Милая Лиза, за тебя я хотел драться, в первую очередь за тебя, такую крошечную и беззащитную в котле войны.
Как движется противник, каковы его силы, я не представлял даже примерно. Только в мирное время я занялся этим вопросом, много читал о Воронежском сражении. Так вот, на наш город надвигались настоящая черная туча - специально созданная отборная группировка, в нее входила танковая армия, имевшая в составе элитную дивизию СС "Великая Германия". Шли 2-я и 6-я немецкие армии. У фашистов хватало авиации, зенитных орудий. И, что не менее важно, была еще 2-я венгерская армия. Я не знаю, почему и чем были так озлоблены на нас венгры, но они выжигали все на своем пути, и были особенно жестоки с мирным населением, женщинами и детьми. Я думаю, что их ненависть была меркантильна. После войны Гитлер планировал заселить европейскую часть России своими "арийцами", лучшие земли на Кубани, в Ставропольском крае и Крыму получили бы именно они. А вот венгры, румыны, итальянцы и другие наверняка мечтали, что им дадут наделы где-нибудь в Черноземье, и будут они мирно жировать на гигантских просторах рейха, выполняя все поручения старшего немецкого "брата". Потому и лозунг у мадьярской армии был: "Цена венгерской жизни - советская смерть!" Затем эта проклятая армия, принесшая столько горя и крови, полностью полегла на нашей земле.

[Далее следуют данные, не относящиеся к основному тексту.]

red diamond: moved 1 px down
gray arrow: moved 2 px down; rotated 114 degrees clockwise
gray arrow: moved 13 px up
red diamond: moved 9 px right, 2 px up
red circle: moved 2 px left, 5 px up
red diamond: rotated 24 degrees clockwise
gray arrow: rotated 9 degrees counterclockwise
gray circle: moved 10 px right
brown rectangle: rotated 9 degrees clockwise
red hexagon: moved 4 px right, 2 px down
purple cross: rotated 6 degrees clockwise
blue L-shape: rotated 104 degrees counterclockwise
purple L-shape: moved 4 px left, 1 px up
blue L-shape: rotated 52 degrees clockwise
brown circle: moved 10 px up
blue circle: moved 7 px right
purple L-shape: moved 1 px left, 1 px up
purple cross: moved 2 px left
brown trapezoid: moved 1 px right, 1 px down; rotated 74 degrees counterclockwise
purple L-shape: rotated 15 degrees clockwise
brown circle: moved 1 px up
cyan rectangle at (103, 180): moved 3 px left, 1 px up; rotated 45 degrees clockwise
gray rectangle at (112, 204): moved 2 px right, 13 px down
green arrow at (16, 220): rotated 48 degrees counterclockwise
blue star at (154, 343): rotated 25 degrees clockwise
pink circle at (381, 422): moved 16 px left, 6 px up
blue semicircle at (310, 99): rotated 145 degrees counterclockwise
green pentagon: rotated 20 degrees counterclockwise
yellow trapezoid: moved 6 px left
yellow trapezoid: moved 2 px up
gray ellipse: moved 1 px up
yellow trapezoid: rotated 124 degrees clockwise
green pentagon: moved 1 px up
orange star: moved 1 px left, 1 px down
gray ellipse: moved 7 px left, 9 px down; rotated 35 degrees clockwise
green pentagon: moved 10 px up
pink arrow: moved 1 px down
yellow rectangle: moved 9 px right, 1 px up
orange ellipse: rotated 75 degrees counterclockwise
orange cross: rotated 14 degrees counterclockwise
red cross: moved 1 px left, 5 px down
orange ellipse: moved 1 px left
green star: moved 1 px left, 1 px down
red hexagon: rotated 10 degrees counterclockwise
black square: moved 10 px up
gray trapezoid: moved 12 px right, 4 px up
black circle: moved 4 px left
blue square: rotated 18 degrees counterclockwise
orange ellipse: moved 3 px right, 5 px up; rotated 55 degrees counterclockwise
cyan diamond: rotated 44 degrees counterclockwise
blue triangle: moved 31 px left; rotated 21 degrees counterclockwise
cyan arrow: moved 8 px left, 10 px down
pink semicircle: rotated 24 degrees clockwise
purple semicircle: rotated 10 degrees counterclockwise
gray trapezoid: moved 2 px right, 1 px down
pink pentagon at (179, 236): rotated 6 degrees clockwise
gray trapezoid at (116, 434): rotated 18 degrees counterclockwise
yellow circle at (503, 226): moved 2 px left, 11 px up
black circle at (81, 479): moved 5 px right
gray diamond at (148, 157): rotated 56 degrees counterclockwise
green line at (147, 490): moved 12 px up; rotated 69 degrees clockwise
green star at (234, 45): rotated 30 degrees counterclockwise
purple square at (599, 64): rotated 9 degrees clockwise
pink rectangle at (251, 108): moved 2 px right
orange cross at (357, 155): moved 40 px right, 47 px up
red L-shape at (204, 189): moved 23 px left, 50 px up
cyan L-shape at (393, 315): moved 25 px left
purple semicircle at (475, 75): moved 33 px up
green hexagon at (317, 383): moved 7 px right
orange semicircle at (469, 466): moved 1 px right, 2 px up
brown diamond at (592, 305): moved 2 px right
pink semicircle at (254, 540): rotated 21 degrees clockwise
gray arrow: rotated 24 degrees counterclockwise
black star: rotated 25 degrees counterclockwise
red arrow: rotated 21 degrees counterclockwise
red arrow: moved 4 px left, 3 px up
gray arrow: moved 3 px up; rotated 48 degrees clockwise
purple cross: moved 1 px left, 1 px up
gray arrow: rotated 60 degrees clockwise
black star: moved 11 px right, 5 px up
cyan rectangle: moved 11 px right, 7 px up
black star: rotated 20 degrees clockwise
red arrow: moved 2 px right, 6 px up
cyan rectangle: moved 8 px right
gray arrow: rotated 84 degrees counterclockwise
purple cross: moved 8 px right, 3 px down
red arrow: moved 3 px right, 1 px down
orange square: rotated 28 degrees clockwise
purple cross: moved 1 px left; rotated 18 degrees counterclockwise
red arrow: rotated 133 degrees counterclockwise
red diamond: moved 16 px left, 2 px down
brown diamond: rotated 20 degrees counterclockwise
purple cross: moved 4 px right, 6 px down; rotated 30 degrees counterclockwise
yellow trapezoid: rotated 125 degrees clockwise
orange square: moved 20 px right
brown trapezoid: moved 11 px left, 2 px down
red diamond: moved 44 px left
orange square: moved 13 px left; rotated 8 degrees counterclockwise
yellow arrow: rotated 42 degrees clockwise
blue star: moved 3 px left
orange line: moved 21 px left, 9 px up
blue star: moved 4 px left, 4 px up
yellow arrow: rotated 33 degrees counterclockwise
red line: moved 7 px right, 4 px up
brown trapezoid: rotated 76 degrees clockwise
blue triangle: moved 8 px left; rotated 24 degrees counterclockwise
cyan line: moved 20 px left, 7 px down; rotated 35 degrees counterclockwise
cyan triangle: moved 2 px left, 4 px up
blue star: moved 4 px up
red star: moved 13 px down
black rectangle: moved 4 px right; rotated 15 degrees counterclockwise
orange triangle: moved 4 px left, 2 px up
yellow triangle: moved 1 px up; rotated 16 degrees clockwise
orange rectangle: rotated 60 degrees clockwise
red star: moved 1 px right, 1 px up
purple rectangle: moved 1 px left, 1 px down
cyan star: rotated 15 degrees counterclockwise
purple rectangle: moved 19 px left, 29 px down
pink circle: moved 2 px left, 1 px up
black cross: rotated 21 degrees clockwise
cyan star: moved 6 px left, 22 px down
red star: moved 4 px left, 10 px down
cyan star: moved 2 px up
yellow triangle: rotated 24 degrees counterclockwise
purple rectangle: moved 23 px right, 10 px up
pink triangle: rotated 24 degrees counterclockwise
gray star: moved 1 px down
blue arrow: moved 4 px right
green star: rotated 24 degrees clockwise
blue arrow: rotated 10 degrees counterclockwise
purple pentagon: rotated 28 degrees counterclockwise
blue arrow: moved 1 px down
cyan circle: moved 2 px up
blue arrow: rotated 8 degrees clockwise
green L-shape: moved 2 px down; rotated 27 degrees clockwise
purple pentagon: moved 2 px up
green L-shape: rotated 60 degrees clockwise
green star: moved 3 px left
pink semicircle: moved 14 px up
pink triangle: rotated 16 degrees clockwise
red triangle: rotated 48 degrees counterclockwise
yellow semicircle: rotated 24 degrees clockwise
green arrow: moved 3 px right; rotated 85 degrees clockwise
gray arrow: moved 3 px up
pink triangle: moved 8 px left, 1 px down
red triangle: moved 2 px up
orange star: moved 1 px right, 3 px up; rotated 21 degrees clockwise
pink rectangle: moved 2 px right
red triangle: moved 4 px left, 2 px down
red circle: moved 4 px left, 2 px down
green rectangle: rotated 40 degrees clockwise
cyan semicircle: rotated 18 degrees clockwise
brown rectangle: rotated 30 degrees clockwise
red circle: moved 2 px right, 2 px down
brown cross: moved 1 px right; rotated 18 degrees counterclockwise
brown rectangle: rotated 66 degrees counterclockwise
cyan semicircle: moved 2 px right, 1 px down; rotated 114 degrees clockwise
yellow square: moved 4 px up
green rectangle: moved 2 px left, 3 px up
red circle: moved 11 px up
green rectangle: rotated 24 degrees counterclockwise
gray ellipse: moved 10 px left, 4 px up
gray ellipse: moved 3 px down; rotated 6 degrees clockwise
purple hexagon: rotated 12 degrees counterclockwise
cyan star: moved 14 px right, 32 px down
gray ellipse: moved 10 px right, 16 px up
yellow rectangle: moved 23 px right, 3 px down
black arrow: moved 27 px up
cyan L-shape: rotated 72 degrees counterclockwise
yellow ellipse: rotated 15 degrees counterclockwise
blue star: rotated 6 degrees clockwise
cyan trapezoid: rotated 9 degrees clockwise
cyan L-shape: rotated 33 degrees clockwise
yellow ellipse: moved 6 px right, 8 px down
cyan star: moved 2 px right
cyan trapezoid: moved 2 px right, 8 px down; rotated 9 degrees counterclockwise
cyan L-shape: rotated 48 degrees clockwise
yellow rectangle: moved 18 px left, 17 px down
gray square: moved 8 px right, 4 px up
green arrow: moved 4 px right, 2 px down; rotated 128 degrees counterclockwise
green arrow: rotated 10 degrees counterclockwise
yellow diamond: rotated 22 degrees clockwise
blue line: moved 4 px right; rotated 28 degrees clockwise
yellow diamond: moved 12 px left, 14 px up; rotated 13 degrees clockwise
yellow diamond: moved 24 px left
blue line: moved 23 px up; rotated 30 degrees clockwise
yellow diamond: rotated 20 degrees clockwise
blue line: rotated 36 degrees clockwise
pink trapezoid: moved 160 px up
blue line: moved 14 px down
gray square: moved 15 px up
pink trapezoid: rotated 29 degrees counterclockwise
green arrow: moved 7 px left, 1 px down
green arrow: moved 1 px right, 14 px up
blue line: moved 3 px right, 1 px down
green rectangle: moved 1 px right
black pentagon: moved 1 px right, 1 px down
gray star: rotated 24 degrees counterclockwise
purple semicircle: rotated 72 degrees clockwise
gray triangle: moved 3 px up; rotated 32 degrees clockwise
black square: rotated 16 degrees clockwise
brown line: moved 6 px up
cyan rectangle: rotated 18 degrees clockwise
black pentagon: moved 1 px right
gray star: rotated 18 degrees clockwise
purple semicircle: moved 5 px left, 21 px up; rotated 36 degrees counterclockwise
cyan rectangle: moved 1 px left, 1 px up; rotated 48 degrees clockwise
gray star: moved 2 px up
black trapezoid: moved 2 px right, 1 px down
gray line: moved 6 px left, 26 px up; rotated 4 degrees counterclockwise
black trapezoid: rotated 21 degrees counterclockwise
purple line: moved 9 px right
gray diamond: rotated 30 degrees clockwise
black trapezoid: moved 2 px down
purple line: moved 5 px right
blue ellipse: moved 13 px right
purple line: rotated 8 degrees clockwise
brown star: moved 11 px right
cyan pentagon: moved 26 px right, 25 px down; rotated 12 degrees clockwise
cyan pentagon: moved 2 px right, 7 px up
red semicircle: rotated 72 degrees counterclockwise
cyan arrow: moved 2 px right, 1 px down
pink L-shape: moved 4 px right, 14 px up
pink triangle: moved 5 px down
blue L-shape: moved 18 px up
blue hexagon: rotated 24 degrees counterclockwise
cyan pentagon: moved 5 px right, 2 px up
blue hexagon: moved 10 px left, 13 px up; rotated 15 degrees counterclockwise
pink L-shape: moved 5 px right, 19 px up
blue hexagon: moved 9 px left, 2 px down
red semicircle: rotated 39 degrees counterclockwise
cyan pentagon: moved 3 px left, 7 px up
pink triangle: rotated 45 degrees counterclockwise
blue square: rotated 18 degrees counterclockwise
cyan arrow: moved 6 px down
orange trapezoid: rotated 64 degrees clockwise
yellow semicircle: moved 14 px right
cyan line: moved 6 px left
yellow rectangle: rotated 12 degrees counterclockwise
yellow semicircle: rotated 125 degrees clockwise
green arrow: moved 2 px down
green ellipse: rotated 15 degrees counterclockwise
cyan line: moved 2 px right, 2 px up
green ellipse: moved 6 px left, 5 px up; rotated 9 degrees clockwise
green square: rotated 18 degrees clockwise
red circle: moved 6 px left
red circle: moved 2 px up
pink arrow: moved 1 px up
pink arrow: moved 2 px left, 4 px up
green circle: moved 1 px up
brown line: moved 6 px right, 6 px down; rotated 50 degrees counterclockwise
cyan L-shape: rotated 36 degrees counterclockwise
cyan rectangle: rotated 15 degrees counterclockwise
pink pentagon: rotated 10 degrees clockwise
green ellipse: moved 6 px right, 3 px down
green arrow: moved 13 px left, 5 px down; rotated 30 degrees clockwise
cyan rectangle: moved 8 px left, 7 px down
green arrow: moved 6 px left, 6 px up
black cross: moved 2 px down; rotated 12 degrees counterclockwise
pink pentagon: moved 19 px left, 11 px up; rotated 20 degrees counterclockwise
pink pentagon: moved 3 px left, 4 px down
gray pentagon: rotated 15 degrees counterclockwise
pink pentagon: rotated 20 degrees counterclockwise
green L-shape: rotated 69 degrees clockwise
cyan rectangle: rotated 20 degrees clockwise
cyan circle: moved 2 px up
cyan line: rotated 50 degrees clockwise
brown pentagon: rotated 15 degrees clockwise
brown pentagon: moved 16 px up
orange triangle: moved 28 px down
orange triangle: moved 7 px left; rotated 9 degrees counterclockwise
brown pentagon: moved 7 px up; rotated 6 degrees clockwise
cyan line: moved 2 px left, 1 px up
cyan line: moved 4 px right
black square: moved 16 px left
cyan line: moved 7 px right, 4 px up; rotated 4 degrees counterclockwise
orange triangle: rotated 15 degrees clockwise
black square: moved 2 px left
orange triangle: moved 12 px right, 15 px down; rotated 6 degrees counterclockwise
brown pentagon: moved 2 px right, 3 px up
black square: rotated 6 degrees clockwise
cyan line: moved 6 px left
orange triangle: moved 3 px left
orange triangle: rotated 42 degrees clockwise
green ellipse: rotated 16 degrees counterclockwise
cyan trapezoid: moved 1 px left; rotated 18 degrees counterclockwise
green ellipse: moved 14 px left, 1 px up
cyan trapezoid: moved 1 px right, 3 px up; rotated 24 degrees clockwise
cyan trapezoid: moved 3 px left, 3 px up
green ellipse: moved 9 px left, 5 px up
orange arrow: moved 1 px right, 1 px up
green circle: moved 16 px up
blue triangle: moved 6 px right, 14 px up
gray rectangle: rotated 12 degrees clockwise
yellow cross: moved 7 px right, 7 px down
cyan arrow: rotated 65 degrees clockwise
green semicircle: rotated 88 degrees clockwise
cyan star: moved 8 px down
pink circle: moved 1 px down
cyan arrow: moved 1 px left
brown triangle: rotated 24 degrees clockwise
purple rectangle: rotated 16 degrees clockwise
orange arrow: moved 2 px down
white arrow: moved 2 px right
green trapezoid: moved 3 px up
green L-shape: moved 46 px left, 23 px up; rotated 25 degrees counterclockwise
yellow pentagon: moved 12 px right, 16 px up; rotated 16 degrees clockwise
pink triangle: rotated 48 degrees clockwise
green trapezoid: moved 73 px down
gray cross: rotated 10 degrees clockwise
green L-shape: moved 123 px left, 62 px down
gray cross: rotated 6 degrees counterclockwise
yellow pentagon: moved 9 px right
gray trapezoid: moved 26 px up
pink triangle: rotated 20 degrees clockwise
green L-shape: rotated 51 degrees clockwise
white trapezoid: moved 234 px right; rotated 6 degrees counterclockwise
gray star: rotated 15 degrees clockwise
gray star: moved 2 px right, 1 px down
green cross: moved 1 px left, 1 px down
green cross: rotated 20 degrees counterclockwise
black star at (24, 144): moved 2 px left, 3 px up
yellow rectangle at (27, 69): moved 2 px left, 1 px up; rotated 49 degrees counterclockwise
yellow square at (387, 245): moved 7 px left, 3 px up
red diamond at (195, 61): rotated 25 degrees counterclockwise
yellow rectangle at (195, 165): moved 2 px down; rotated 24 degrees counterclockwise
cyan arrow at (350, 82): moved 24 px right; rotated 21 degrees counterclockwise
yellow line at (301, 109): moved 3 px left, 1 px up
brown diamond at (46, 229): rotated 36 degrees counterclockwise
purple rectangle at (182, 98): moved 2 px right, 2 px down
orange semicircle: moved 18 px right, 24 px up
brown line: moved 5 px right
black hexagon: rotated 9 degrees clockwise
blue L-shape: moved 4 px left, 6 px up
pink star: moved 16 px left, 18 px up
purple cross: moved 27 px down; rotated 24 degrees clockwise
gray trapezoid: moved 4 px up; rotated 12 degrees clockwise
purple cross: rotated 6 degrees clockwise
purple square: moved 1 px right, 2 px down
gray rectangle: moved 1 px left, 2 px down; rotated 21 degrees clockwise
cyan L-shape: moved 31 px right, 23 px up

Судьба сохранила меня во время бесконечных бомбежек. Немцы подступали к городу и готовились к штурму. Я слушал разговоры опытных ополченцев, и они говорили, что враг изменил тактику и действует уже не так, как в сорок первом. С ходу брать Воронеж они не станут - сначала используют все возможности, чтобы превратить город в руины. И Воронеж сгорал на глазах. Меня сначала определили в состав охраны Лысогорского водопровода, другие ополченцы помогали демонтировать оборудование на предприятиях.
Город было не узнать - от пожаров он напитался гарью, воздушные налеты не прекращались. За одну ночь на наши головы обрушивались тысячи бомб. Вася Токарев, Дима Поляков, веселенький армянин Юрик Мкртчян - эти ребята в ополчении быстро стали моими друзьями... И также быстро я их потерял, еще до городских боев - они погибли во время налетов авиации.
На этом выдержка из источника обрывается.